I do think playing by ear is important - it amazes me that some musicians have various high grades, but can't play a simple tune without a score. That said, I've never had call to play by ear in anything other than a recreational capacity: I think mostly at parties when I was younger, playing the popular tunes of the day, that sort of thing. If I'd had poor sight reading skills, though, I'd have been stumped on numerous occasions - five hymns with no time to practice at church services, playing tunes that I didn't know and had never heard in a retirement home, playing the continuo part at sight in the university baroque ensemble, .... Aural is important, but as a practical skill I find fluency in reading music far more useful.

Having said this, and this is something I've been pondering over for a while: sight-reading for piano is more difficult than for other instruments but is, at the same time, more necessary - it is far harder to reproduce a piece on piano by ear than it is on, say, a violin. Partly, I think, due to the expectations of the listener: when asked if I could play a given tune on piano, I'm sure it would be met with disappointment if I played just the melody line with my right hand.

AmandaL - yes, definitely smile.gif.
erard
I have had some success lowering the 'learning to read' barrier by teaching students how to teach themselves tunes by ear from the score. Instead of trying to 'sightread' at a recogniseable tempo and flow I have the student decode just a few notes, teach themselves the notes, and then move on. I know some very good musicians who are slow at music reading, but make up by a excellent memory so they only really read the music once.

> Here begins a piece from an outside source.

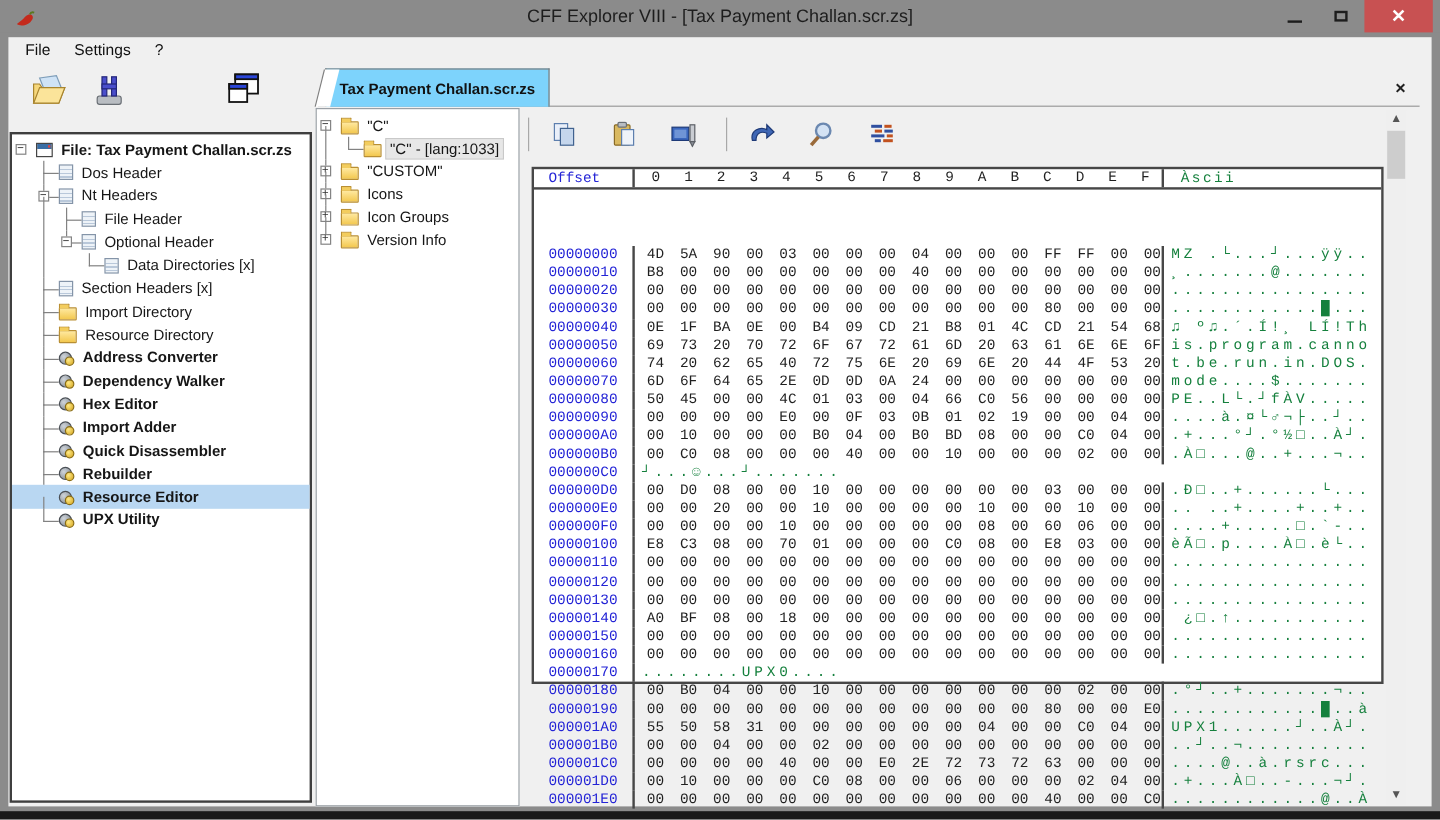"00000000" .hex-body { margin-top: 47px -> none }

That said, I do not consider note reading important enough to risk putting anyone off music, and trying to teach anything until the student is ready and willing to learn is often unsuccessfull.
SteveHopwood
QUOTE(erard @ Sep 21 2005, 03:51 PM)
That said, I do not consider note reading important enough to risk putting anyone off music, and trying to teach anything until the student is ready and willing to learn is often unsuccessfull.
*


This has been my experience too. Most people need a reason to learn something.

Steve biggrin.gif
Violinia
QUOTE
With all due respect towards the aural tradition of music, is it not likely that one's sight reading abilities would be improved by starting to read music at the earliest convenient opportunity? Language is a spoken, aural, tradition but children begin learning to read at an early age to improve their abilities and provide the greatest opportunity for practice.


Children do indeed start learning to read at any early age, but especially in this country, with quite possibly detrimental effects. What could be wrong with playing by ear for a while and then adding notation a little later? After all, we don't learn to read words until we've been speaking for at least a couple of years, and in Europe they learn to read and write much later than we do to no ill effect whatsover.

If a child starts learning the piano at, say, 7 - and learns notation at the age of 8 after a year of learning to play by ear, he/she will end up with both skills. To be taught notation from the very start doesn't bode well for the development of aural skills unless sight-singing is also taught. The trouble with playing from notation and not by ear, and not being able to sight-sing, is that the pupil may very well not hear the music in their head as they play, and this cannot be a good thing!!! It's not enough just to see symbols on a page and immediately know which fingers go where - to really play music you need to be able to play it in your head as well.